_AVAILABLE DATA_:

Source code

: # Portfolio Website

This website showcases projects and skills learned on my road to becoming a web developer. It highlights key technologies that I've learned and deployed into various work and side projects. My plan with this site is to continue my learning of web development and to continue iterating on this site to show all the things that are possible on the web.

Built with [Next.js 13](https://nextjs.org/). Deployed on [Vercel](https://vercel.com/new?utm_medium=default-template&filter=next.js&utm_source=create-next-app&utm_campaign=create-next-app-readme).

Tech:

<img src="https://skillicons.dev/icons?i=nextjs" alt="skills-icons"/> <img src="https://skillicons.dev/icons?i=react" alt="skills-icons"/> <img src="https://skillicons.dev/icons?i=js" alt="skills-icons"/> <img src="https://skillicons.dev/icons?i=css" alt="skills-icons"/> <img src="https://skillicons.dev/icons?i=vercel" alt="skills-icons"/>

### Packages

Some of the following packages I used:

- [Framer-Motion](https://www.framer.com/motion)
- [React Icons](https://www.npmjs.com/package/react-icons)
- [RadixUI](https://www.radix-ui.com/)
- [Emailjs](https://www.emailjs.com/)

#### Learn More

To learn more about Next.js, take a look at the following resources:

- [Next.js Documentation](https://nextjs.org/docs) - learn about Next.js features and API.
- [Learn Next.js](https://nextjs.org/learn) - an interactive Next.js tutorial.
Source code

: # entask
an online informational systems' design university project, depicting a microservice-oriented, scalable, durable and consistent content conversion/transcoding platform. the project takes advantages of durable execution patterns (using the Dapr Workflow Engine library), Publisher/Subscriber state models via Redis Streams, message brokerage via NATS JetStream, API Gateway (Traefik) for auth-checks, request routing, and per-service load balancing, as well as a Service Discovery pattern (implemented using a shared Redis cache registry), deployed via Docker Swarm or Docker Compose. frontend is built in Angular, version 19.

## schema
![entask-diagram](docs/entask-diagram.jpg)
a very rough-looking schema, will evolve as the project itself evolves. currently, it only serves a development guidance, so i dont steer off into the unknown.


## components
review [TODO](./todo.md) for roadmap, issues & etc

_WHAT IS REQUIRED_:
Lines containing the string "docs" are the ones to copy from the entries above.

_THE ANSWER_:
- [Next.js Documentation](https://nextjs.org/docs) - learn about Next.js features and API.
![entask-diagram](docs/entask-diagram.jpg)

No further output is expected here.